• **WRITTEN TASK**: The listing below should be reproduced precisely, except for its images.

• **PROVIDED RECORDS**:
====================
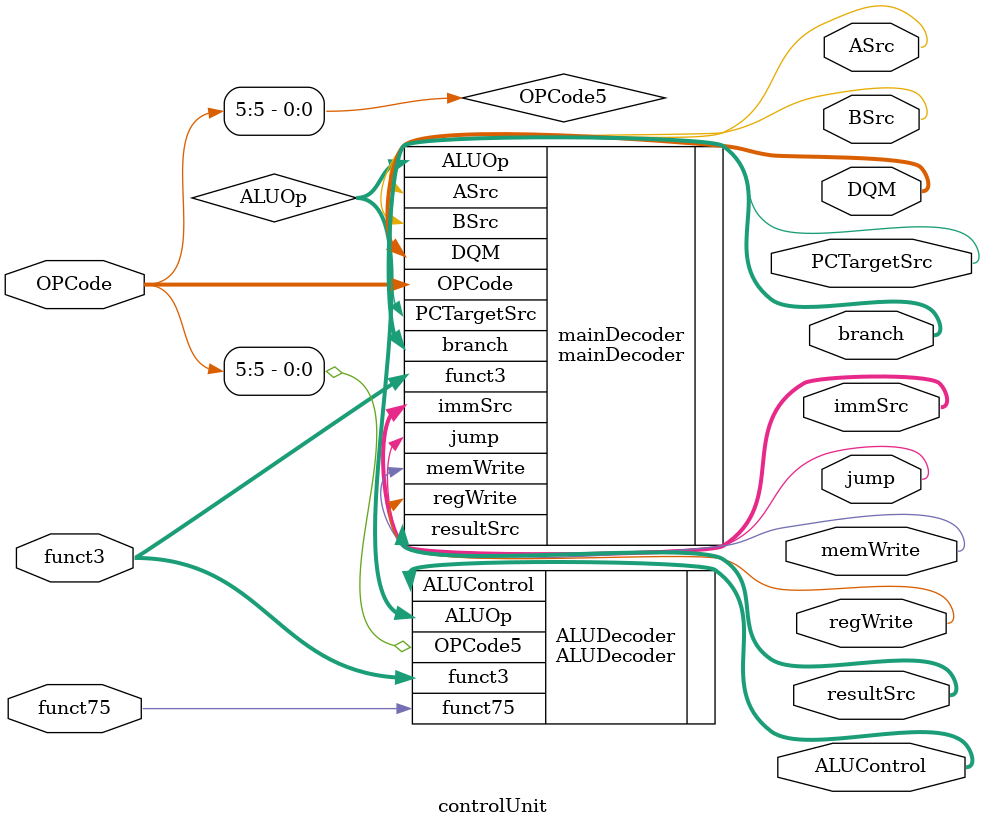
<source format=v>
module controlUnit (
    input wire  [6:0]   OPCode,
    input wire  [2:0]   funct3,
    input wire          funct75,
    output wire [5:0]   branch,
    output wire         jump,
    output wire         regWrite,
    output wire [2:0]   immSrc,
    output wire         ASrc,
    output wire         BSrc,
    output wire         PCTargetSrc,
    output wire [3:0]   ALUControl,
    output wire         memWrite,
    output wire [1:0]   resultSrc,
    output wire [1:0]   DQM
);
    
wire [1:0] ALUOp;
wire OPCode5 = OPCode[5];

mainDecoder mainDecoder (
    .OPCode         (OPCode),
    .funct3         (funct3),
    .branch         (branch),
    .jump           (jump),
    .regWrite       (regWrite),
    .immSrc         (immSrc),
    .ASrc           (ASrc),
    .BSrc           (BSrc),
    .resultSrc      (resultSrc),
    .memWrite       (memWrite),
    .PCTargetSrc    (PCTargetSrc),
    .ALUOp          (ALUOp),
    .DQM            (DQM)
);

ALUDecoder ALUDecoder (
    .ALUOp          (ALUOp),
    .funct3         (funct3),
    .funct75        (funct75),
    .OPCode5        (OPCode5),
    .ALUControl     (ALUControl)
);

endmodule
</source>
====================
• **TASK OUTPUT**:
<source format=v>
module controlUnit (
    input wire  [6:0]   OPCode,
    input wire  [2:0]   funct3,
    input wire          funct75,
    output wire [5:0]   branch,
    output wire         jump,
    output wire         regWrite,
    output wire [2:0]   immSrc,
    output wire         ASrc,
    output wire         BSrc,
    output wire         PCTargetSrc,
    output wire [3:0]   ALUControl,
    output wire         memWrite,
    output wire [1:0]   resultSrc,
    output wire [1:0]   DQM
);
    
wire [1:0] ALUOp;
wire OPCode5 = OPCode[5];

mainDecoder mainDecoder (
    .OPCode         (OPCode),
    .funct3         (funct3),
    .branch         (branch),
    .jump           (jump),
    .regWrite       (regWrite),
    .immSrc         (immSrc),
    .ASrc           (ASrc),
    .BSrc           (BSrc),
    .resultSrc      (resultSrc),
    .memWrite       (memWrite),
    .PCTargetSrc    (PCTargetSrc),
    .ALUOp          (ALUOp),
    .DQM            (DQM)
);

ALUDecoder ALUDecoder (
    .ALUOp          (ALUOp),
    .funct3         (funct3),
    .funct75        (funct75),
    .OPCode5        (OPCode5),
    .ALUControl     (ALUControl)
);

endmodule
</source>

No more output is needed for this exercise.